Voting got off to a slow start. Monday has been declared a holiday with financial markets and schools closed, and traffic was very thin on roads in cities across the country.

A woman voter, Azra Khalid Shaikh, heading into a polling station in the city of Karachi, said she wanted to set the country back on a path to democracy: "This is the starting point."

Former army chief Musharraf's popularity plunged over the past year because of his manoeuvres to hold on to power which included purging the judiciary and six weeks of emergency rule.

Many Pakistanis also blame the government for rising prices, shortages of staples and all too frequent power cuts.

Security concerns affect large parts of Pakistan, where Musharraf has ruled since seizing power in a 1999 coup, and a suicide attack on Bhutto party supporters killed 47 people in a northwestern town on Saturday.

"You see suicide bombings everywhere and you can see the empty streets on polling day.
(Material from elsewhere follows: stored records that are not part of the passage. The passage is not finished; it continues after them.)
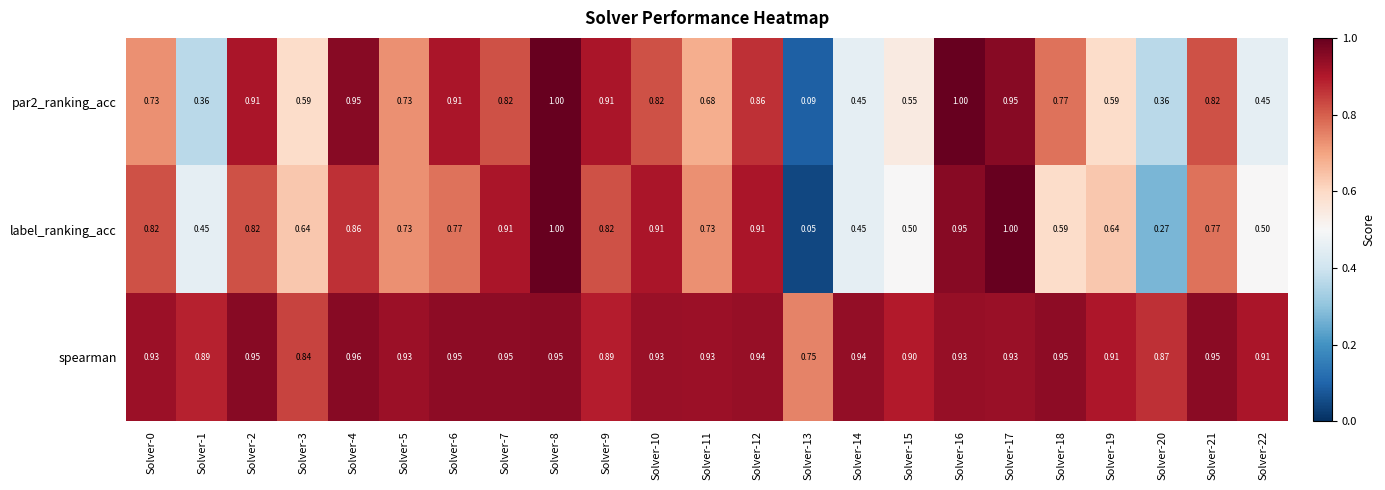

Which series has the largest total across all categories?

spearman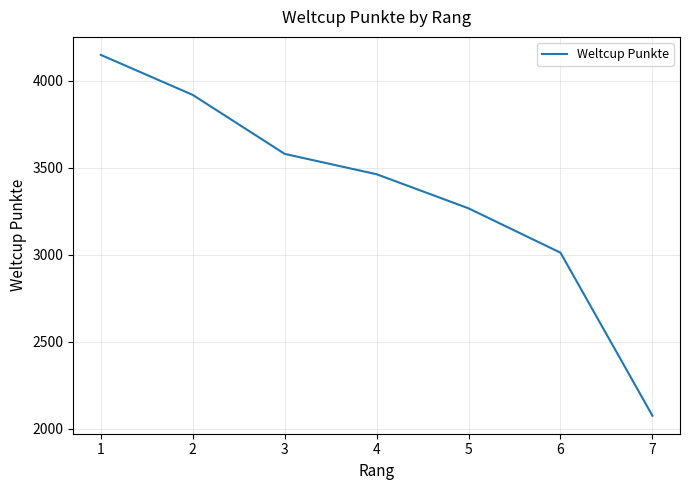

What is the difference between the maximum and minimum values?

2074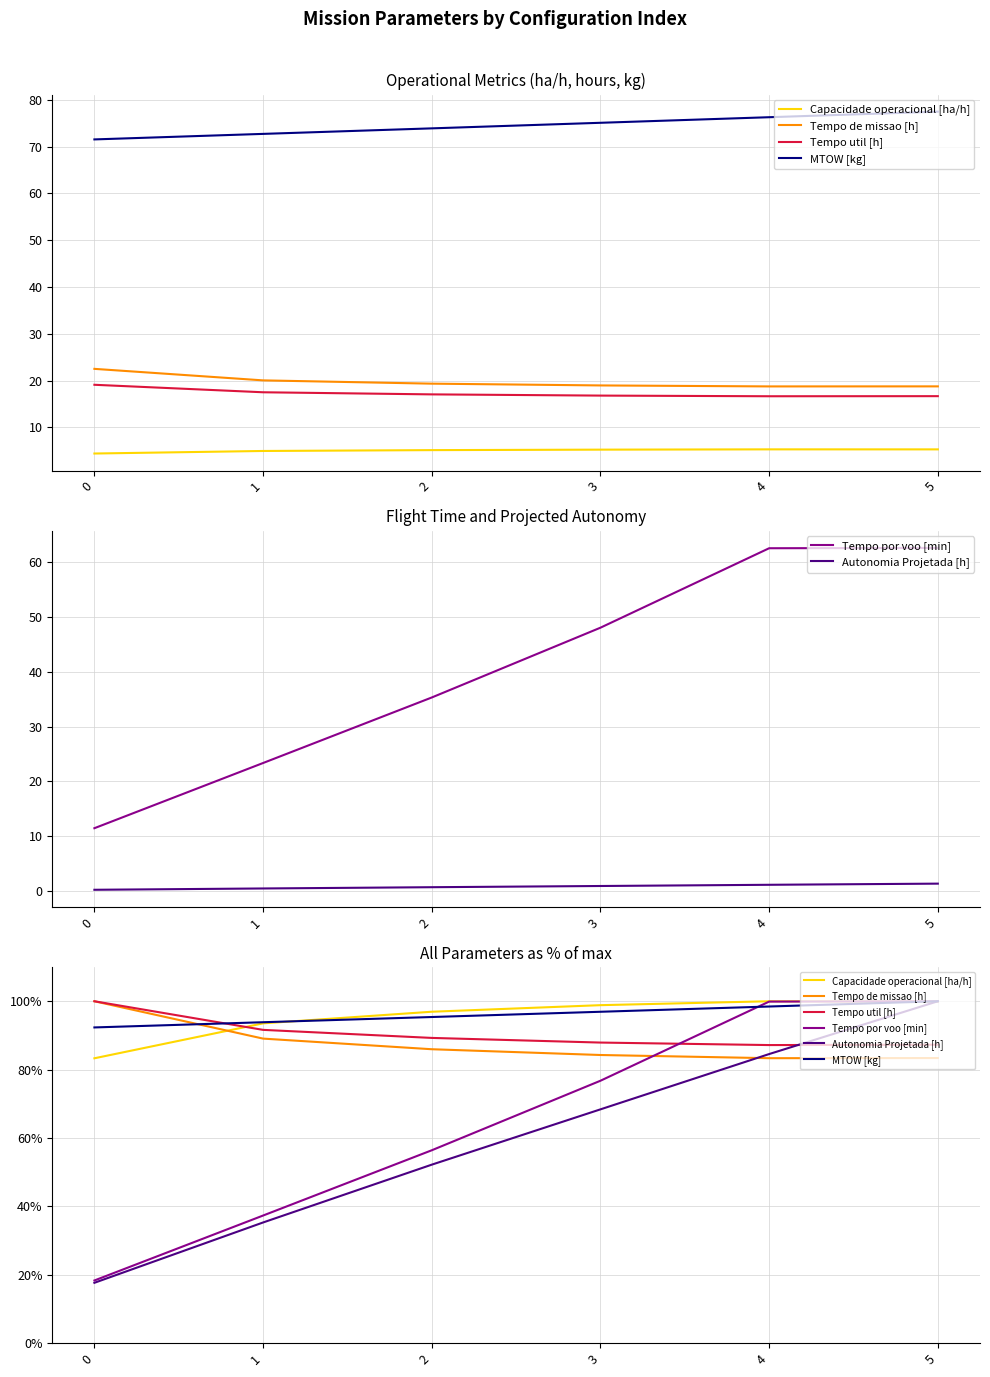

At which category is the sum across all series the highest?

5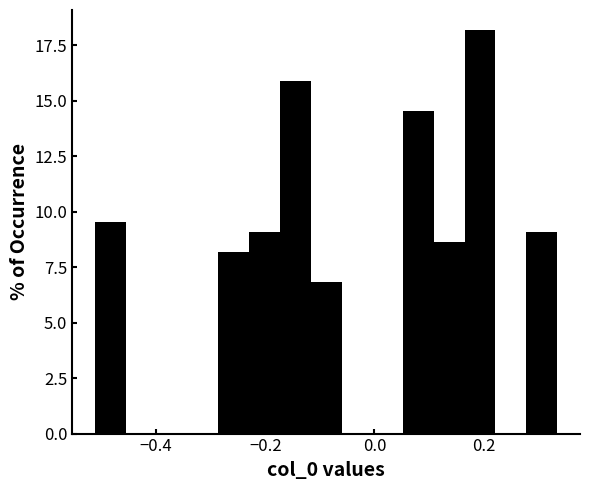

Read against the x-axis, roughly where is the centre of the tallest bar?

0.20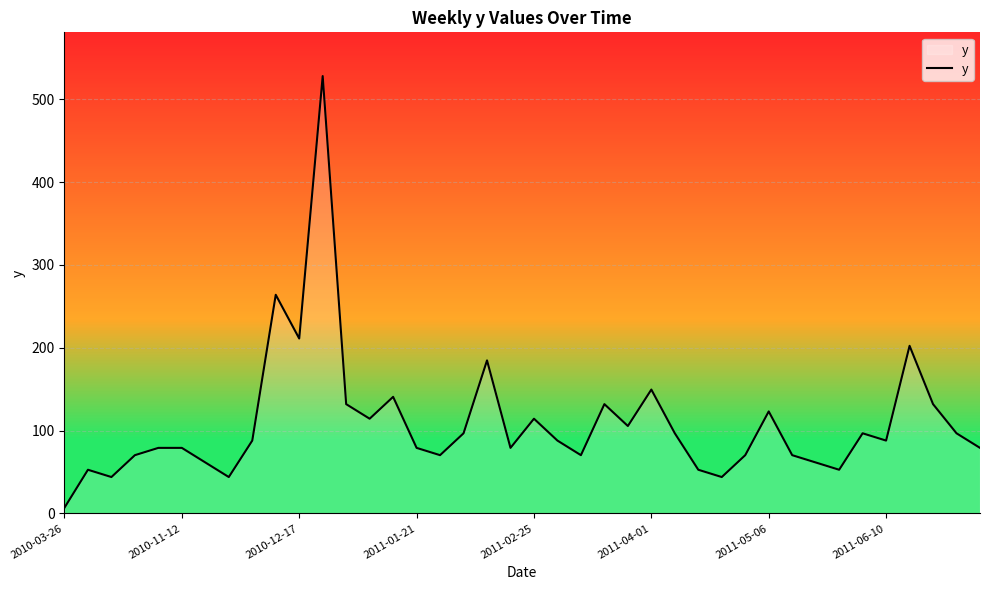

What is the difference between the second highest and second lowest values?

220.0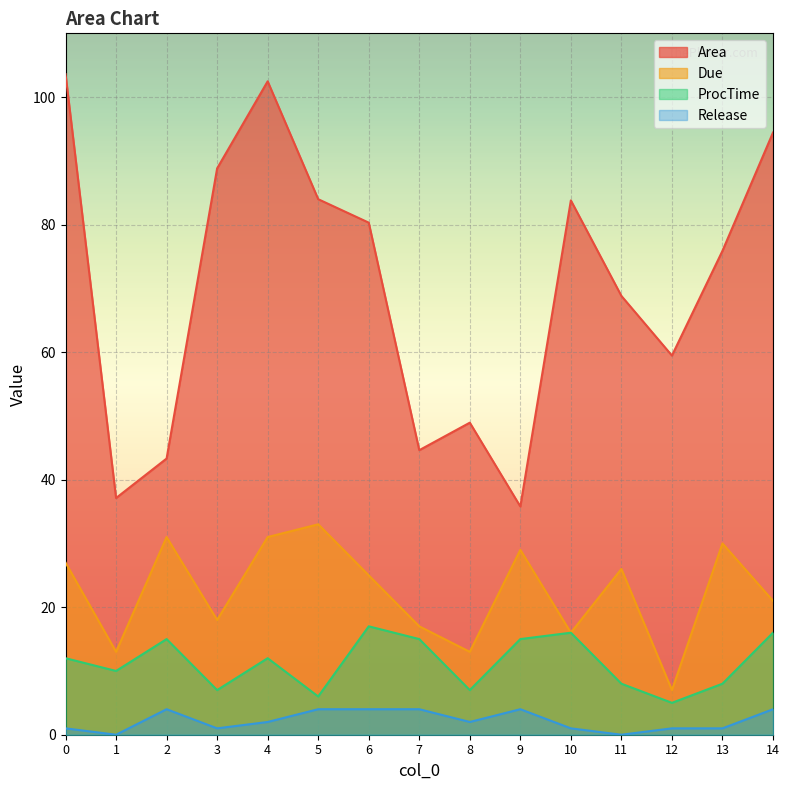

List the series in order of their peak value, highest first.

Area, Due, ProcTime, Release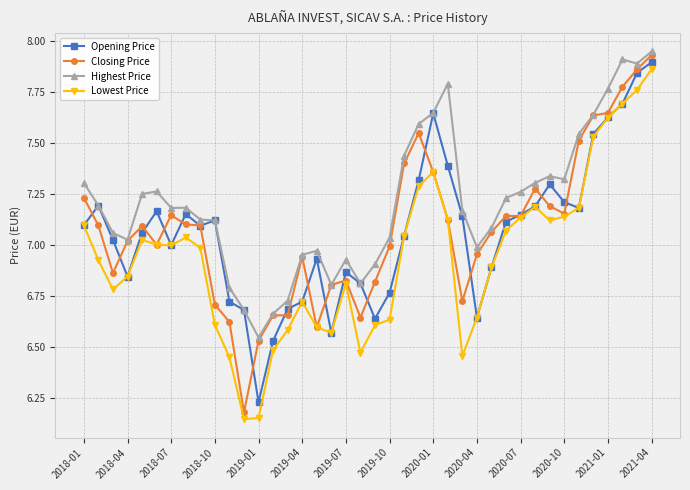

At how many categories does at least one series exceed 6?

40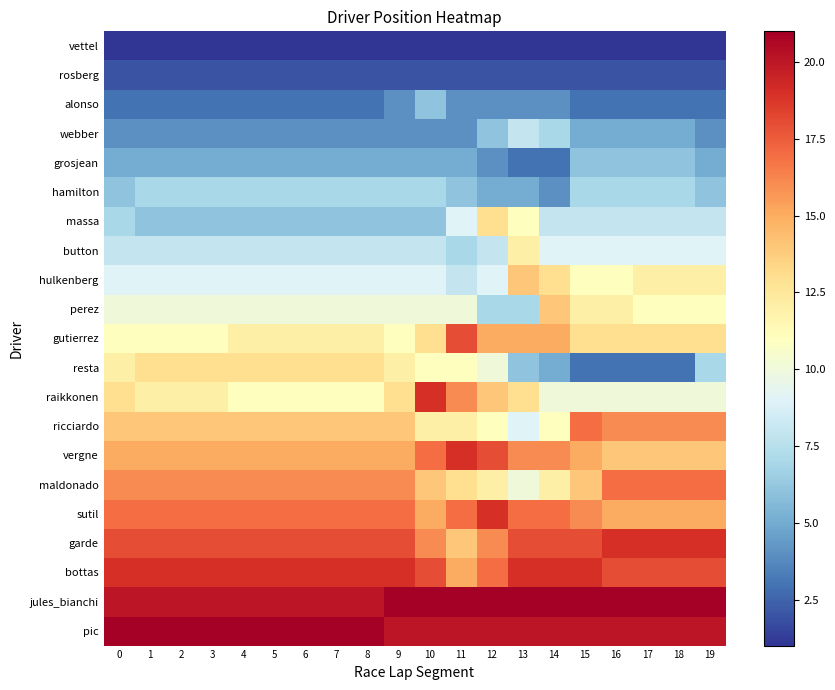

At which category is the sum across all series the highest?

10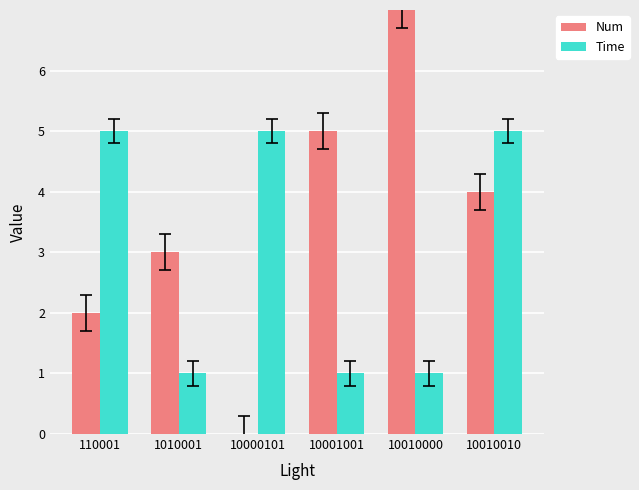

Which category has the highest value in the Num series?

10010000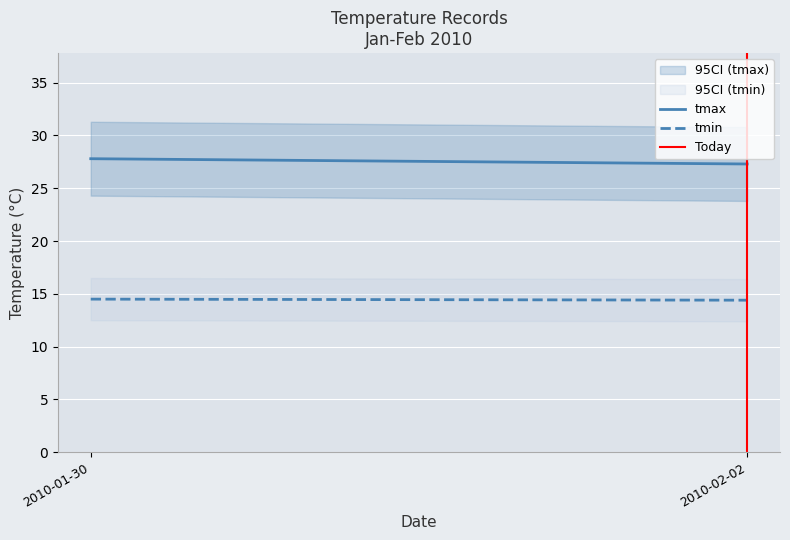

Is it true that Today equals 1.0 at 2010-02-02?

True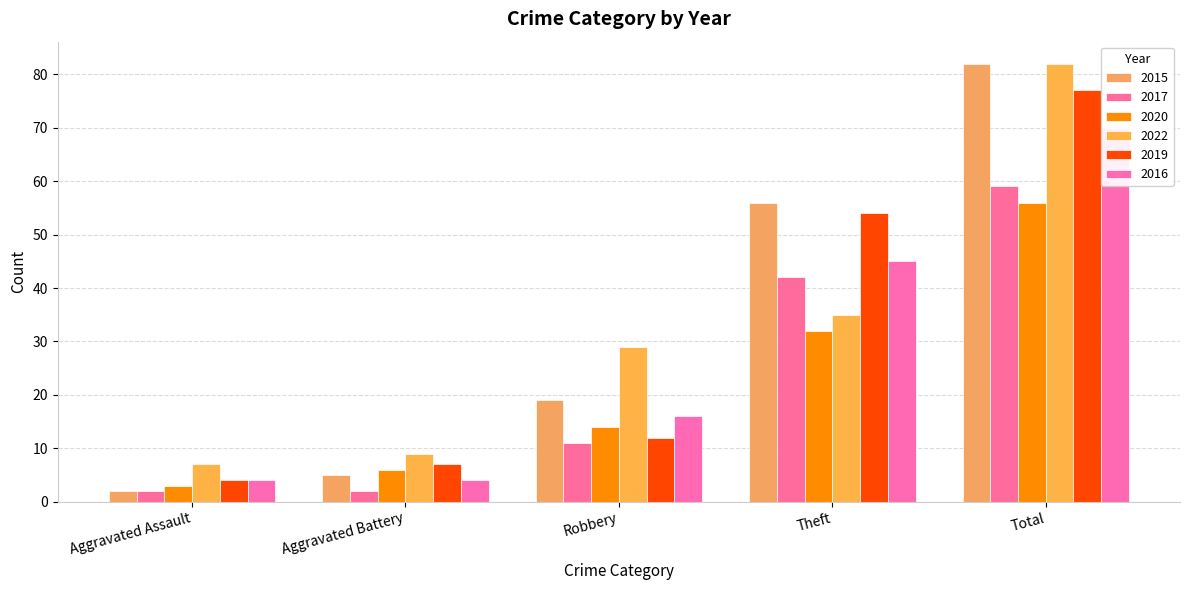

The value of 2015 at Aggravated Assault is 4. True or false?

False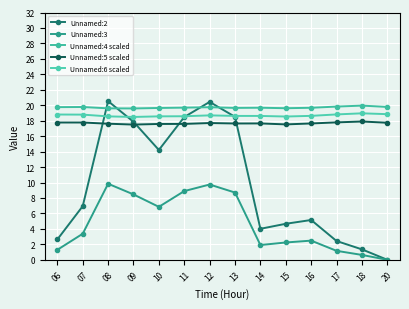

The value of Unnamed:5 scaled at 07 is 6.2. True or false?

False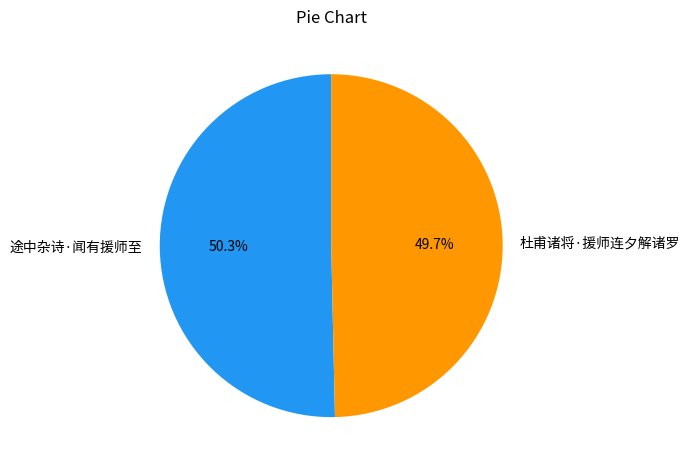

Which slice is the largest?

途中杂诗·闻有援师至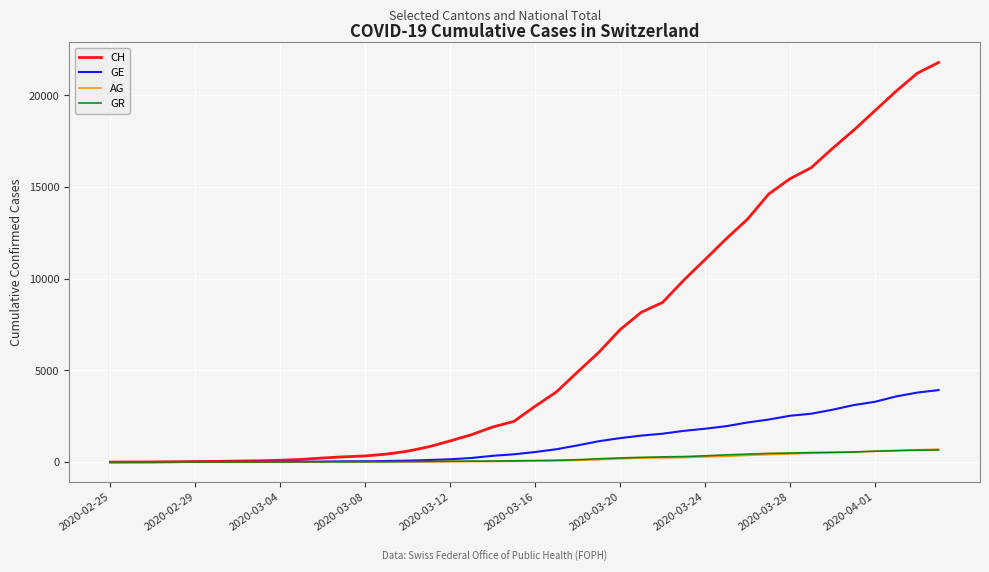

What is the maximum value for CH?

21804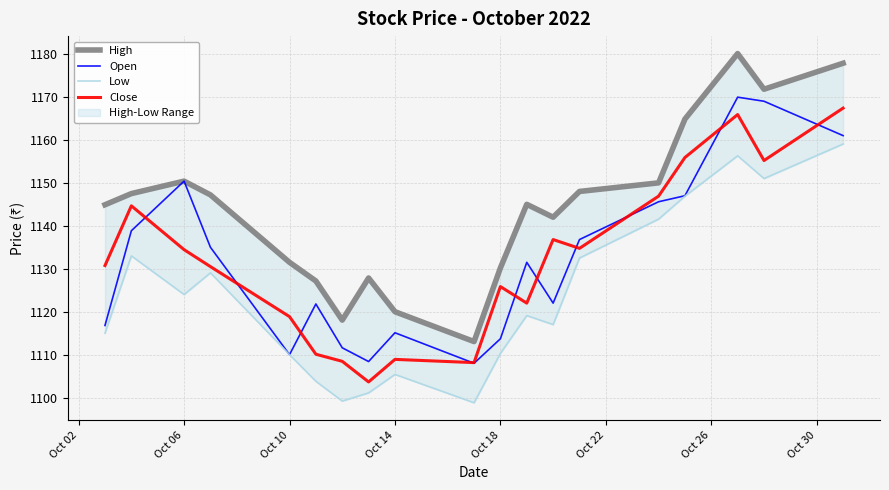

What is the lowest value of the Close series?

1103.7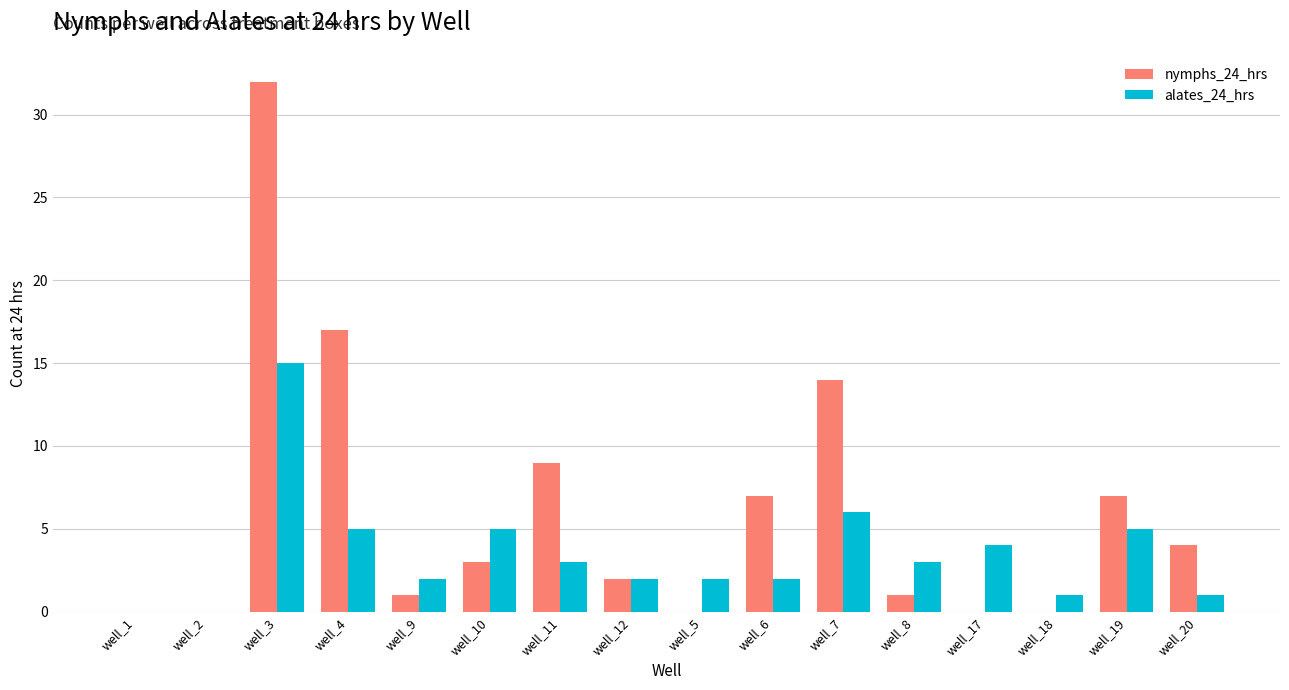

True or false: alates_24_hrs has a value of 1 at well_18.

True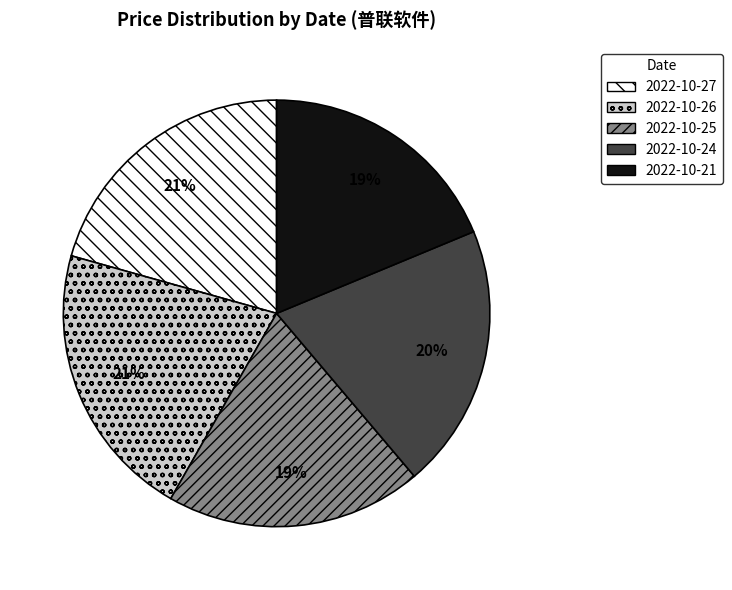

How many slices are in this pie chart?

5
It's all because of fear," said civil servant Mohammad Ijaz who was voting in the city of Lahore where three people were killed in shootings late on Sunday.

A supporter of the opposition party led by former prime minister Nawaz Sharif was shot dead in Punjab province after polls opened, police said.

Militants set off bombs at four polling stations in the northwest, three in the Swat Valley, before polls opened but no one was hurt. Army gunship helicopters later attacked suspected militant hideouts in Swat, residents said.

COALITION SEEN

The other worry is rigging, which could prompt opposition parties to reject the result and call for street protests, raising concern over how the powerful army would react.

The country of 160 million people has alternated between civilian and army rule throughout its 60-year history.

Otherwise, a sympathy vote is expected to help Bhutto's Pakistan People's Party (PPP) become the largest party in the 342-seat National Assembly.

"Bhutto's mission is still alive, we will work for that," said Manzoor Ali, 60, voting with his wife and daughter in Bhutto's native district of Larkana in Sindh province.

Most analysts doubt the PPP can win a majority. Who it chooses for coalition partners will be vital to Musharraf.

Bhutto's widower, Asif Ali Zardari, who is co-chairman of the PPP, issued a conciliatory call for unity on the eve of the vote.

An alliance between the PPP and Sharif's party is what Musharraf dreads as Sharif is intent on bringing him down, perhaps through impeachment. Analysts say Musharraf wants a coalition between the PPP and the Pakistan Muslim League that backs him.

Western allies, who want a stable Pakistan to focus on fighting militancy, are hoping for a smooth vote, as are investors in a stock market that rose 40 percent last year but has shed about 3 percent since Bhutto's death.

International credit ratings agency Standard & Poor's said on Monday Pakistan was among several countries facing risks on account of political instability.

Nearly 81 million people are registered to vote. Several hundred foreigners, including a team of U.S. senators, and thousands of Pakistanis have fanned out to monitor the vote but are not allowed to do exit polls.

"We don't presume to suggest that by hitting several polling stations to know whether the poll is fair. All we can do is get a sense," U.S. Senator Joseph Biden told reporters in Lahore.

Biden has said the United States should cut military aid to Pakistan unless the election is credible but said unconditional economic assistance should be increased if it is fair.